In the case with $A_n=A\ne 1$, $B_n=B$, and $k=1$ such that $u_{n+4}=\frac{u_n}{A+B{u}_n{u}_{n+2}}$, setting $A_n=A$, $B_n=B$, and $k=1$ in Equations (29) and (30) yields

$$\begin{array}{cc}\hfill u_{4n}=& \frac{u_0}{A+B{u}_0{u}_2}{\displaystyle \prod _{k_0=1}^{n-1}}\frac{A^{2k_0}+B{u}_0{u}_2{\displaystyle \sum _{l=0}^{2k_0-1}}{A}^l}{A^{2k_0+1}+B{u}_0{u}_2{\displaystyle \sum _{l=0}^{2k_0}}{A}^l},\hfill \end{array}$$

(51)

$$\begin{array}{cc}\hfill u_{4n+1}=& \frac{u_1}{A+B{u}_1{u}_3}\prod _{k_0=1}^{n-1}\frac{A^{2k_0}+B{u}_1{u}_3{\displaystyle \sum _{l=0}^{2k_0-1}}{A}^l}{A^{2k_0+1}+B{u}_1{u}_3{\displaystyle \sum _{l=0}^{2k_0}}{A}^l},\hfill \end{array}$$

(52)

$$\begin{array}{cc}\hfill u_{4n+2}=& u_2\prod _{k_0=0}^{n-1}\frac{A^{2k_0+1}+B{u}_0{u}_2{\displaystyle \sum _{l=0}^{2k_0}}{A}^l}{A^{2k_0+2}+B{u}_0{u}_2{\displaystyle \sum _{l=0}^{2k_0+1}}{A}^l},\hfill \end{array}$$

(53)

$$\begin{array}{cc}\hfill u_{4n+3}=& u_3\prod _{k_0=0}^{n-1}\frac{A^{2k_0+1}+B{u}_1{u}_3{\displaystyle \sum _{l=0}^{2k_0}}{A}^l}{A^{2k_0+2}+B{u}_1{u}_3{\displaystyle \sum _{l=0}^{2k_0+1}}{A}^l}.\hfill \end{array}$$

(54)

Similarly, a sufficient condition for this solution to converge is for the numerators in Equations (51)–(54) to be less than their corresponding denominators.

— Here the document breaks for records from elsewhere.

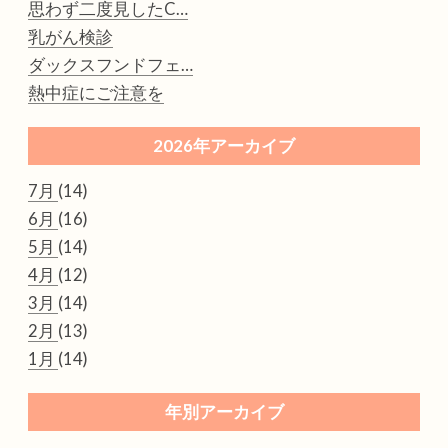
思わず二度見したC…
乳がん検診
ダックスフンドフェ…
熱中症にご注意を
2026年アーカイブ
7月
(14)
6月
(16)
5月
(14)
4月
(12)
3月
(14)
2月
(13)
1月
(14)
年別アーカイブ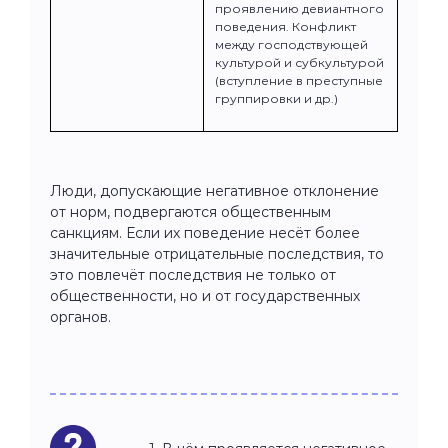
проявлению девиантного
поведения. Конфликт
между господствующей
культурой и субкультурой
(вступление в преступные
группировки и др.)
Люди, допускающие негативное отклонение
от норм, подвергаются общественным
санкциям. Если их поведение несёт более
значительные отрицательные последствия, то
это повлечёт последствия не только от
общественности, но и от государственных
органов.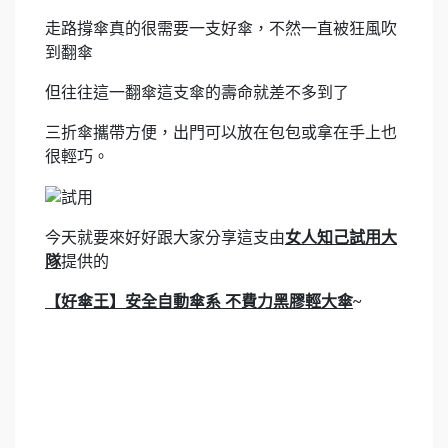
走路撐傘真的很需要一支好傘，不然一直被狂風吹
到翻傘
但往往這一翻傘這支傘的壽命就差不多到了
三折傘攜帶方便，出門可以放在包包或拿在手上也
很輕巧。
今天就要來好好跟大家分享這支由
女人知己試用大
隊
提供的
【好傘王】安全自動傘系 不費力黑膠輕大傘
~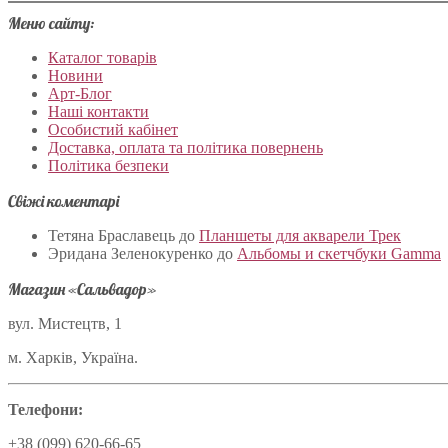
Меню сайту:
Каталог товарів
Новини
Арт-Блог
Наші контакти
Особистий кабінет
Доставка, оплата та політика повернень
Політика безпеки
Свіжі коментарі
Тетяна Браславець
до
Планшеты для акварели Трек
Эридана Зеленокуренко
до
Альбомы и скетчбуки Gamma
Магазин «Сальвадор»
вул. Мистецтв, 1
м. Харків, Україна.
Телефони:
+38 (099) 620-66-65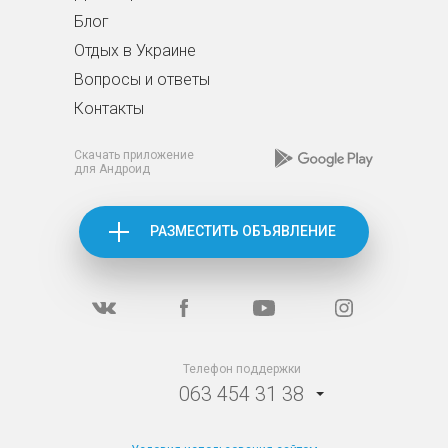
Блог
Отдых в Украине
Вопросы и ответы
Контакты
Скачать приложение
для Андроид
РАЗМЕСТИТЬ ОБЪЯВЛЕНИЕ
Телефон поддержки
063 454 31 38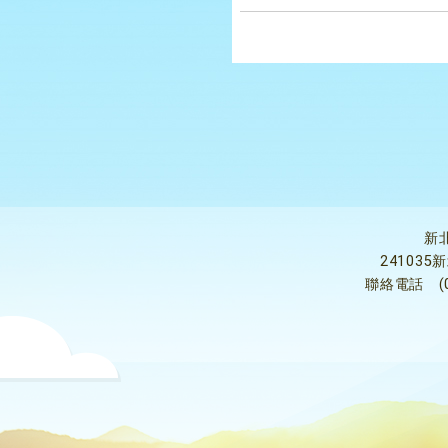
新
24103
聯絡電話
(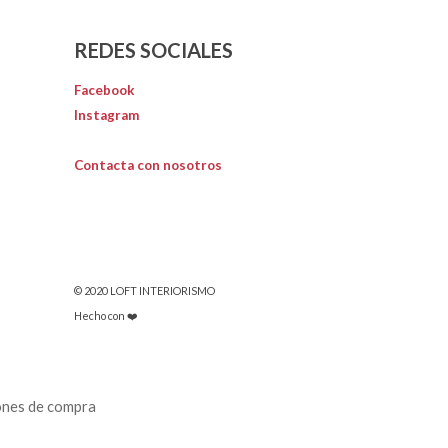
REDES SOCIALES
Facebook
Instagram
Contacta con nosotros
© 2020 LOFT INTERIORISMO
Hecho con ❤️
ones de compra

This implies that $B{u}_0{u}_2>1-A$ and $B{u}_1{u}_3>1-A$, where $A>0$. It is then clear that if $B{u}_0{u}_2>1-A$ and $B{u}_1{u}_3>1-A$, then the solution converges. On the other hand, a sufficient condition for this solution to diverge is for at least one of the numerators in Equations (51)–(54) to be greater than its corresponding denominator. This implies that $B{u}_0{u}_2<1-A$ or $B{u}_1{u}_3<1-A$, where $A>0$. It is then clear that if $B{u}_0{u}_2<1-A$ or $B{u}_1{u}_3<1-A$, then the solution diverges.

Figure 3 shows the graph of $u_{n+4}=\frac{u_n}{2-2u_n{u}_{n+2}}$ with $u_0=0.63,u_1=0.33,u_2=0.72$, and $u_3=0$. The solution converges as expected, since $B{u}_0{u}_2>1-A$ and $B{u}_1{u}_3>1-A$.

Figure 4 shows the graph of $u_{n+4}=\frac{u_n}{0.78+0.18u_n{u}_{n+2}}$ with $u_0=0.36,u_1=0.63,$$u_2=0.01$, and $u_3=0$. The solution diverges as expected, since $B{u}_0{u}_2<1-A$.

6. Conclusions

We obtained all the Lie point symmetries of the difference equation (Equation (12)). We used a symmetry-based method to derive its solutions. The solutions were given in ‘single’ form and then separated into $(2k+2)$ categories. We explained how the solutions of Equation (1) can be obtained using those of Equation (12) to show that the results in the recent literature can be obtained as special cases of our generalized solutions.